Anyway, when they were saying they were coming I said have dinner at my house. My sis in law asked, sempat ke masak… and I said “not to worry, everything will be in order. Superwoman is here!”
So upon arriving home and after a few minutes rest, I started busying myself in the kitchen and finally ready with a few simple dishes at about 8 pm and the guests arrived at about half past eight. I could see my SIL couldn’t believe that I have managed to prepare the dishes and kept asking whether I ordered the food from somewhere. I said happily, “No lah Intan, akak masak….“ Anyway actually it was all goreng-goreng and rebus-rebus and tumbuk-tumbuk. This is my dishes when receiving guests with little preparation time. Kalau nak laksa2 tu, I have to prepare days in advance to find the ingredients and so on.

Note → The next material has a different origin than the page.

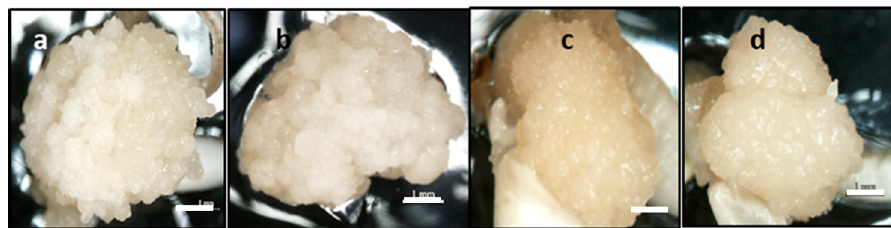
Figure 4. The morphology of calli ( a , c ) MR220 and ( b , d ) MR220-CL2. ( a , b ): Embryogenic calli with compact structure from MS media added with 30 g/L of maltose and 3 mg/L of 2, 4-D; ( c , d ): Non-embryogenic with friable and loosely held cell from MS media with 30 g/L of maltose and 1 mg/L 2, 4-D (Bar = 1 mm).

The kids are excited plus malu-malu seeing Pak Lang who they rarely see actually since Pak Lang has been working overseas for years, however they must have wondered every time this guy called Pak Lang sees them, this guy would kiss them and hug them, so the kids must have felt this guy must be somebody special….
Anyway we are all looking forward to spend the long weekend in Melaka for this coming hariraya haji.
Monday, December 1, 2008
Emir...what's happened to you..??
Emir went to the barber with his daddy to get a hair cut yesterday evening and I I thought a hair cut is just a hair cut. Never I expected he was to have his head close shaven. When he arrived home, all smiling and happy as he usually is, oblivious of what has been done to him and me upon seeing him felt like I was going to faint. His head was close shaven and he looked like how I can explain as the little boy who followed the beggar mother everywhere asking people for money, or the boy whose head was shaved because of some skin head disease or the poor Afghanistan boy whose country was so war stricken there is no barber around. When I look at him all that’s obvious is his long eye lashes !!! There’s no other hair on his head. I couldn't bring myself to take a photo of him.
He has thick hair and I am always so proud of his hair and I always ruffled and kissed and smelled his hair, Even now, I could still remember the smell of his hair, my favourite smell. Now I have to wait a few more months before I could smell his hair again and hopefully his baby smell is still there in a few months time. I felt so frustrated and this is just over Emir’s hair but he’s my baby. I felt so sorry for him. He is going to have his 3 YO birthday party on Friday and Weekend is Hariraya Haji. And just imagine him in his school uniform with bald head like that! He will be the laughing stock at school today. My poor Emir.